• 18/04/2019
  • por Resenha Politika

Saúde Pública

Médico cubano faz vaquinha para conseguir pegar diploma e ficar em Sousa

Médico cubano faz vaquinha para conseguir pegar diploma e ficar em Sousa

Ariel Sanchez, 45, desembarcou no Brasil em 2013 cheio de planos. Formado na Universidade de Havana, em Cuba, há 20 anos, ele foi um dos primeiros especialistas a integrar o Mais Médicos, programa que tinha sido recém-criado pelo governo federal. Foi trabalhar em Sousa, na Paraíba, onde planejava recomeçar a vida. No ano seguinte conheceu a futura mulher, Vânia, 35, a mãe do filho Adriel, que chegaria em 2015. A vida seguia seu curso até que em novembro do ano passado os planos mudaram: Cuba rompeu com o programa e Adriel perdeu o emprego. “Decidi que não voltaria para Cuba.”

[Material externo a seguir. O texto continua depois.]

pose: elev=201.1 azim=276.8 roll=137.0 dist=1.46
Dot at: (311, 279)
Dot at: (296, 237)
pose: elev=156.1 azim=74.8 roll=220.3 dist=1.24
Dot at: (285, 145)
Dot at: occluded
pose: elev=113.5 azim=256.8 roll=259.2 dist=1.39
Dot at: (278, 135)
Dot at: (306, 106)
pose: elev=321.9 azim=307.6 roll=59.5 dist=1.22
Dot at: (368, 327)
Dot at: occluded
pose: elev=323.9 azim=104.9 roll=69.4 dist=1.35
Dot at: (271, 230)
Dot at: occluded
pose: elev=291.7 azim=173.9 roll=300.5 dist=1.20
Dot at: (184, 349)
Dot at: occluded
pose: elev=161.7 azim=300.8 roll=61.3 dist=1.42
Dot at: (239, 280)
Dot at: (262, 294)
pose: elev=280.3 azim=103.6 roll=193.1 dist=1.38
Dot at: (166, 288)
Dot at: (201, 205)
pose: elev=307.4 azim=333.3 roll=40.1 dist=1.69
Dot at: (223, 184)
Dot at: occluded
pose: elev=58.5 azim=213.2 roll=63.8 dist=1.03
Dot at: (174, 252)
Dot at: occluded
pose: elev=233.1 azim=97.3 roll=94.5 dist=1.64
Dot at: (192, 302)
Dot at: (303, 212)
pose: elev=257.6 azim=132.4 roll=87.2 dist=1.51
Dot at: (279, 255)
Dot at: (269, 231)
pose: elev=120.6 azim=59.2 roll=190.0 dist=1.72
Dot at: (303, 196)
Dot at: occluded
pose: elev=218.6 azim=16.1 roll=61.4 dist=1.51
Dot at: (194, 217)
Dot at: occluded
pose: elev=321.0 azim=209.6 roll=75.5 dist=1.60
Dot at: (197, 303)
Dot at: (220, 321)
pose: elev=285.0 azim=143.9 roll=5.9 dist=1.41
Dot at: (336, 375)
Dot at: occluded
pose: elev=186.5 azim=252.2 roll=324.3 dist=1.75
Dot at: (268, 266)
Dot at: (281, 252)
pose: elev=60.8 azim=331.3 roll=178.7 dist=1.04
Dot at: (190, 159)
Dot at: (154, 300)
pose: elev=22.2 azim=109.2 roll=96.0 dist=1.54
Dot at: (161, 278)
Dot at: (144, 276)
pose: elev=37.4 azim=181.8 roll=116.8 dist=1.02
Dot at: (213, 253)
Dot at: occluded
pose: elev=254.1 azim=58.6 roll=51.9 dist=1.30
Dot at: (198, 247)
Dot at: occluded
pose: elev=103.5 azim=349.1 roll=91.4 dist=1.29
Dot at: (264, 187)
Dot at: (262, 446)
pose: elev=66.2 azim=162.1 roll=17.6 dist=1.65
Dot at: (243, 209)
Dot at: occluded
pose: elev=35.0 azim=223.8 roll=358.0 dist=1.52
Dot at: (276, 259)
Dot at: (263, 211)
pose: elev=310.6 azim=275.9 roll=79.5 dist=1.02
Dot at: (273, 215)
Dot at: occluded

A decisão difícil teve consequências. Desempregado há cinco meses, a esperança era passar no último Revalida (a prova que regulariza o diploma médico estrangeiro em solo nacional), receber o registro no conselho e voltar a exercer a medicina. A boa notícia chegou, e Sanchez, por um ponto, foi um dos 600 aprovados entre 8.000 candidatos. “Mas não tenho dinheiro e preciso viajar até o fim do mês a Brasília para pegar o meu diploma. A passagem custa até R$ 1.300.”

“Passar numa prova difícil como essa é como um sonho. Foi uma notícia tão grande para mim e para minha família que até hoje a gente não acredita”, disse.

Desde que perdeu o emprego, Sanchez sustenta a família com as doações que passou a receber de antigos pacientes. “É tanta doação de alimento que temos comida para um ano. Vem muita gente, quatro, cinco, seis pessoas por dia. O povo reclama, mas tem muita gente boa no Brasil”, diz ele.

Quando recebe donativo em dinheiro, o casal paga a conta de luz, compra fralda, leite e junta para quitar o aluguel atrasado. O caso do médico ficou tão conhecido na cidade que, em janeiro, o prefeito de Sousa, Fábio Tyrone (PSB), prometeu em coletiva de imprensa que a prefeitura arcaria com os aluguéis de Sanchez até que ele voltasse a trabalhar.

“Ele pagou janeiro; fevereiro não pagou. Fui na prefeitura quatro, cinco vezes, e então ele pagou março, mas o do mês de abril venceu e até agora nada”, lamenta o médico.

Procurada, a prefeitura não respondeu à reportagem. Ele agora retribui a ajuda dos vizinhos tomando a pressão e dando orientações gerais, “porque não posso clinicar”.

Sanchez agora se concentra em outro tipo de doação. Busca de ajuda para pagar as passagens de ida e volta a Brasília, onde receberá um diploma nacional da Universidade de Brasília (UnB) para legalizar seu trabalho no Brasil. Até agora, juntou R$ 500.

Por 1 ponto Sanchez disputou uma das 600 validações e concorreu com 8.000 candidatos. Na primeira fase, escrita, surpreendeu ao atingir 91 pontos, 11 além da nota de corte (85). “No Revalida anterior, o limite era 56 pontos. Ficou muito mais difícil.” Na segunda fase, a prática, ele tirou irei 63, um ponto a mais do que a nota de corte.

“Lá em Cuba, não tem como se acostumar. Você trabalha só para comer, mesmo sendo médico. Não tem como comprar um carro, uma casa. Você tem saúde e educação gratuita, isso é bom, mas a gente estuda com o sonho de melhorar”.

Questionado se, com o diploma validado, pretende procurar um emprego em uma grande capital, Sanchez se emociona. “Meu plano é devolver todo o bem que o povo de Sousa tem me dado. Eu poderia pegar o CRM (registro profissional) e meu diploma e ir para qualquer lugar do Brasil. Mas eu tenho um comprometimento moral com o pessoal daqui.”

A cidade tem um hospital regional, com maternidade e sem UTI, que atende a outros municípios da região. Em toda a cidade são 32 postos de saúde, mas desde que Cuba deixou os Mais Médicos, Sousa ficou sem especialistas para o Programa Saúde da Família. “Eu vou pedir ao prefeito para voltar ao postinho onde trabalhei por cinco anos. Quem sabe, para ajudar esse povo que tanto faz por mim.”